Document extract
Thomas Menguy | March 15, 2007

In its last blog entry, surfing one the wave of  button less iPhone clones, C. Enrique Ortiz  states the following,

Meizu M8

Pictured above are the LG Prada, the Apple iPhone, the “Google Phone”, and the Meizu M8. Will Palm follow the same trend?

…

Yes, that’s right. Think about this shift from hardware to software design; the way of the future in handset design. The handset itself becomes pretty much a “generic” apparatus: connected or network-aware, with high-quality sound, and high-quality LCD with touch-screen, and totally software driven – the look and feel, the user experience, and all or most of user interactions.

C. Enrique Ortiz Mobility Weblog: The future of handset design: from hardware to software

While, as a software developer I may look at this kind of vision with envy, but intuition … and practice lead me to really challenge this view where the hardware would be completely commoditized to allow full software creativity.

Information given
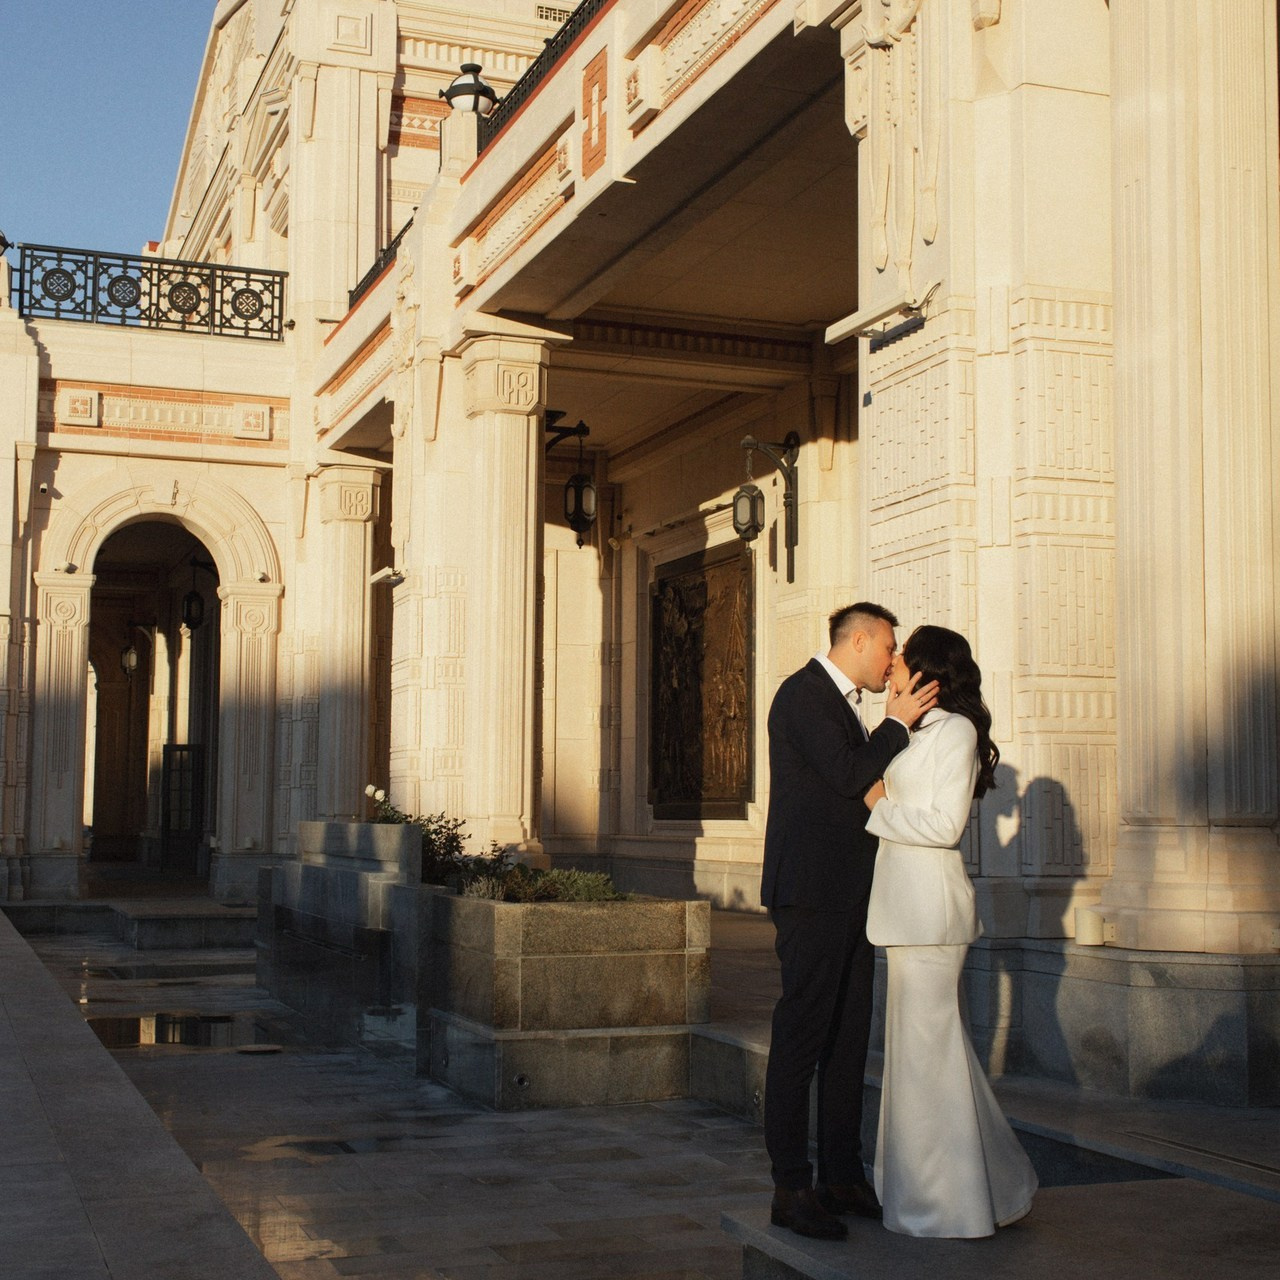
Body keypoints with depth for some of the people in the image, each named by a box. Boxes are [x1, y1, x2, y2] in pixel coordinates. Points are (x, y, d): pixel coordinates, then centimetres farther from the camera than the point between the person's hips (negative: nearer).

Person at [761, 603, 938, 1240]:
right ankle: (791, 1189, -1)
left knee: (848, 1041, 11)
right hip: (811, 896, -10)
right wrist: (897, 723, -8)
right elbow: (849, 775, -17)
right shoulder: (803, 693, -9)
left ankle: (842, 1177, 19)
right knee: (801, 1039, -6)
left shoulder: (844, 703, 21)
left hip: (850, 898, 10)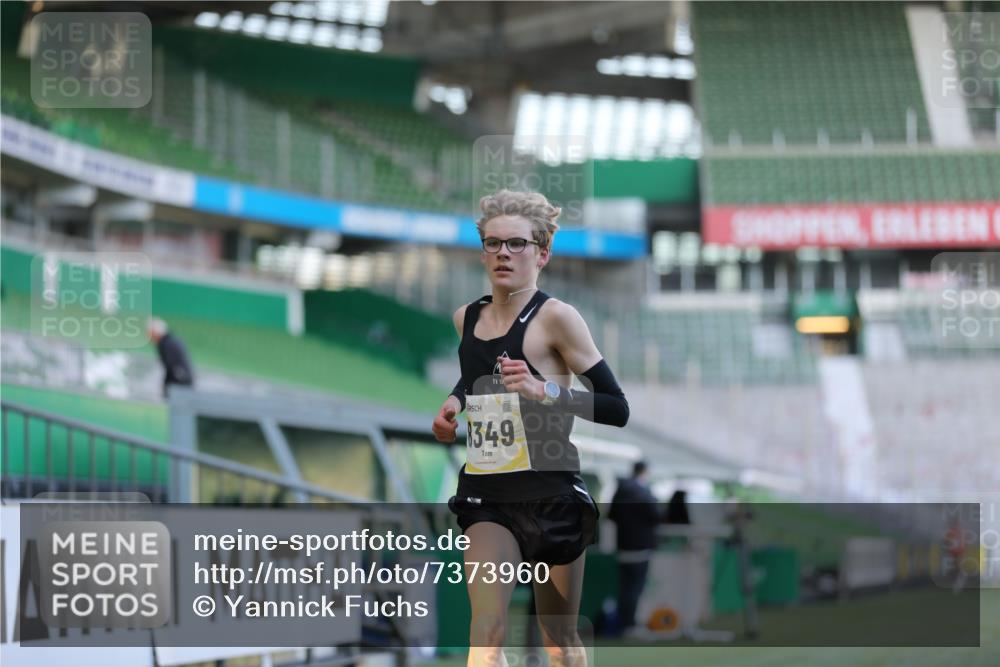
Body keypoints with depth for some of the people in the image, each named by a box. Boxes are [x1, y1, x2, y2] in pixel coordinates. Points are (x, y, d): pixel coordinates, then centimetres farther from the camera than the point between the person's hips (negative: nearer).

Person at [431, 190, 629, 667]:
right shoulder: (467, 319, 9)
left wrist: (544, 390, -25)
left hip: (550, 496, -4)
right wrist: (455, 401, 11)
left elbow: (617, 409, -13)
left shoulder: (555, 318, -10)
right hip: (487, 496, 4)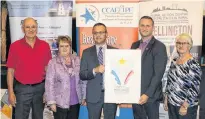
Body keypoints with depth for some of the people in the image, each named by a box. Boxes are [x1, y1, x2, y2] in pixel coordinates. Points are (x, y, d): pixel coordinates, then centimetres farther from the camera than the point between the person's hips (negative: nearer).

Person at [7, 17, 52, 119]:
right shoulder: (15, 46, -6)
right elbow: (10, 70, -3)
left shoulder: (45, 45, -1)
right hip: (22, 89, -2)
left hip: (40, 88, 2)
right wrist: (11, 92, -6)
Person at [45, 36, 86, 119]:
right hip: (60, 102, -3)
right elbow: (49, 83, -8)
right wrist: (51, 102, -11)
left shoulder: (77, 60, 3)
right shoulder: (53, 62, -7)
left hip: (75, 102, 3)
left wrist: (84, 96, 6)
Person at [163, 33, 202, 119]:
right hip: (171, 103, 6)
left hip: (186, 106, -6)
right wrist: (166, 99, 9)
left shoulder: (193, 64, -15)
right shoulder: (174, 61, 6)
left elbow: (195, 89, -18)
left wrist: (185, 106, -18)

Activity 1
Which handsets does the blog post on handset design say are pictured above?
Activity 2
Can you pick up the blog post on handset design from its last sentence and keep writing it?

Answer area 1
The LG Prada, the Apple iPhone, the "Google Phone", and the Meizu M8.

Answer area 2
Be prepared to that mobile software vendors: in real life (at least in Europe) a phone is first chosen because it is sexy/good looking! See the success of the LG Chocolate (and its Samsung carbon copy, the E900) , or the upcoming Shine or Prada phone: they are simply handsome, and my wife doesn’t bother about the so-so and flacky UI and usability flows of her E900 (ok to be honest now she has one for a few weeks, she IS complaining…but the buy decision was based on hardware look only). Do yourself a favor and check this really funny Guardian Article about the E900 and its glorified unusable UI and touch sensitive buttons (found via the always refreshingly cynical Techype)

So yes hardware design matters, that’s a fact, and am I the only one to loooove hardware buttons? I’m a long time Palm fan, used to stylus, touchscreen and so on, but to be honest, on my treo 650, I only use the keyboard and nav pad, I’ve even lost the stylus and really I don’t need it. Did you ever tried a remote control for your TV based on a touchscreen (like Phillips did some time ago)? wow, awkward, no tactile feedback, the screen is collecting all what your fingers are collecting…really poor design.

But the worst aspect of the “all touchscreen” aspect in that you always needs your two hands to do anything, even answering a call! and this is killer for me, really, cause doing every operation with one hand is something I’m now so accustomed to.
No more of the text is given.